I think it is very fair to ask what motivates and constrains a pastor in crafting a message that will be shared from the pulpit. These are different from the motivations and constraints I experience in small group and Bible study settings. As a pastor, when I am preaching the Word of God, I am not free to speculate, at least not about the main teaching point. My Calling as a Minister of Word and Sacrament imbues me with profound responsibility to teach what is right and helpful and certain. My opinions and speculations do not satisfy the test. In 2019, I shared a couple of reflections on what motivated and constrained my messages. Of course, the answers below are terribly incomplete. I would ask for a measure of grace as you consider the below. If you are concerned about what may be lacking, I would be happy to talk with you. I suspect I would agree with you.

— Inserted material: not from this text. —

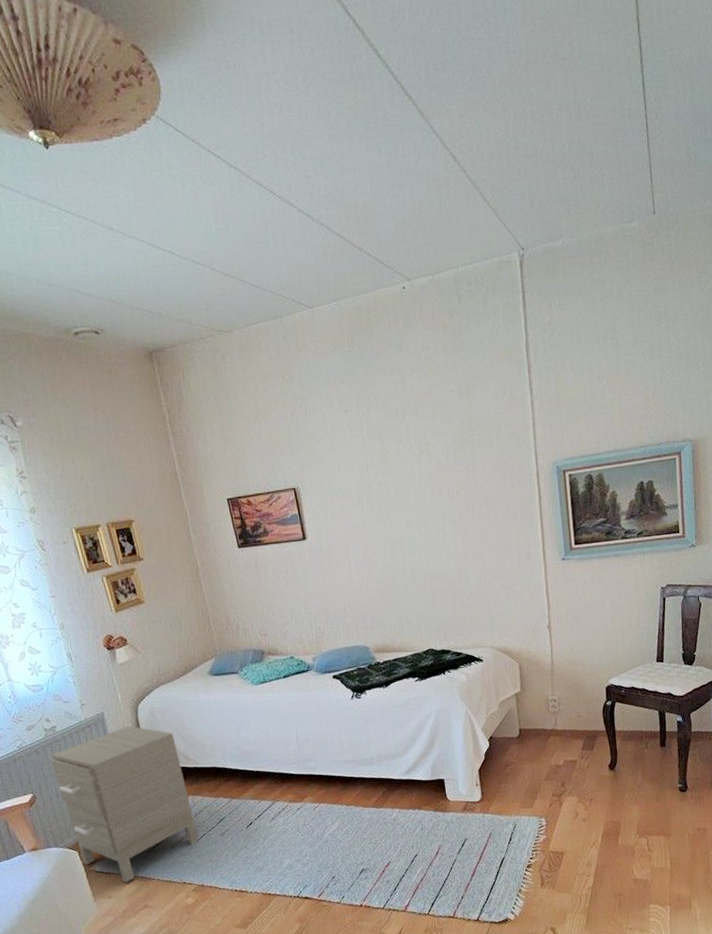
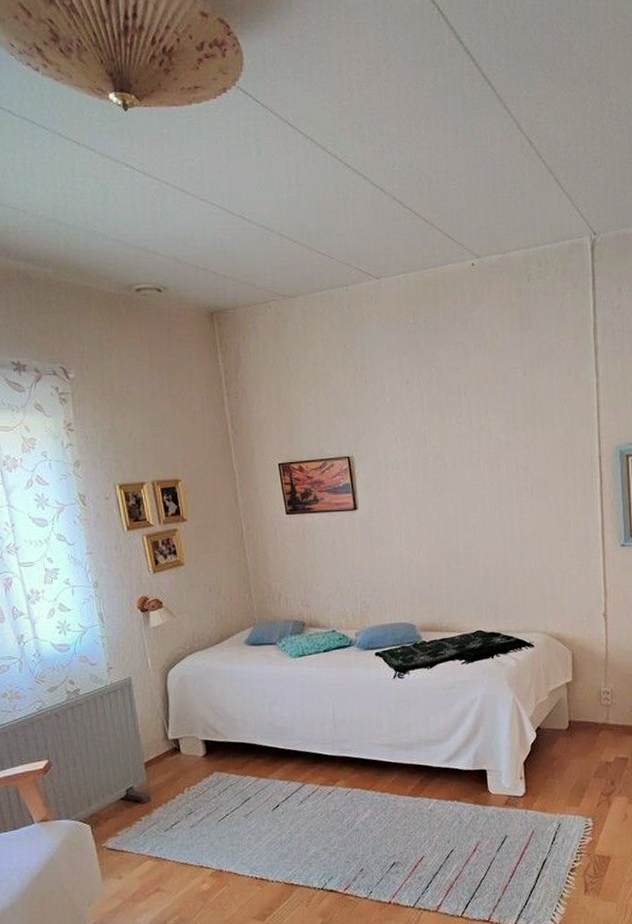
nightstand: present [51,726,199,882] -> none [71,693,220,862]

Reflection 1. Purpose of Preaching. I think of three objectives when preparing a sermon. I wish the message to glorify God; edify listeners; and fortify (equip) believers. Even so, the audience must always be considered. What are their circumstances, their felt needs, and their level of spiritual maturity? Based on the audience, I try to craft my message to have one of three flavors: evangelizing; discipling; or pastoring. In a church that is full of seekers, the pastor should be especially mindful of evangelizing. In a church that is full of young families, the pastor should be mindful of the need to disciple. In a church that is full of older folks or going through a tough season the pastor should be mindful of the need to pastor. So far in my calling to this church family, I have generally favored pastoring over discipling and discipling over evangelizing. Still, when there are special services, that will attract people who are not familiar with the Good News, I feel an obligation to present the Gospel. This is true for funerals, for weddings, and for special holidays. Such was the case this last Sunday, Easter, where the Gospel message was preached out of Acts 10:34-48.
Reflection 2. Evangelism. It was a privilege and pleasure to preach this year’s Easter message out of Acts 10:34-48. The main teaching point was that, TO RECEIVE GOD’S BLESSING, WE NEED AN ATTITUDE OF YIELDING. [This is not an absolute and categorical truth, but it is true enough to be a helpful adage.] The truth of this principle is exampled in the story of Peter preaching the Gospel to Cornelius and his household. This text contains a terrific outline of what should be worked into an evangelistic dialogue (perhaps over the course of time or perhaps all at once, as in the case of Peter and Cornelius). Here are four evangelistic points we find in this Acts account:
Who is Jesus? – Amongst other things, Jesus is Lord of all! He is also the means of peace with God (Verse 36). [The Trinity might be better left for discipling rather than evangelizing. Peter does not identify Jesus as the Son of God, but he does work God, Jesus and Holy Spirit into the Gospel message.]
What is the proof that Jesus is Lord of all, etc.? – Jesus preached the Good News, healed people, and cast out demons (Verse 38). All the prophets testify to Jesus as Messiah (Verse 43). God resurrected Jesus after his death to continue to verify his earthly ministry (Verse 40). [We might want to add that Jesus taught that he was God’s pre-existent, forever Son and that many tried to kill him for this claim.]
What did Jesus accomplish? – Jesus makes peace with God a possibility. Everyone who yields to Jesus has his/her sins forgiven (Verse 43). [We call this Salvation. A lot could be added here (e.g., Jesus makes adoption by our heavenly Father possible).]
What is Jesus’ current status? God has appointed Jesus as judge of the living and the dead (Verse 42). This is related to being Lord of all. [A lot could be added here (e.g., Jesus lives within us and Jesus is now interceding for us before the Father).]
The main point, TO RECEIVE GOD’S BLESSING, WE NEED AN ATTITUDE OF YIELDING, can be one of evangelism, discipleship, and pastoring. It is simple enough to be grasped by those without Bible knowledge or church culture. It is something that each Christ-follower needs to reflect on, especially when trying to go deeper with Christ. And sometimes, when we are suffering, this question may help us to find Christ’s comfort, as we learn to “let go and let God.”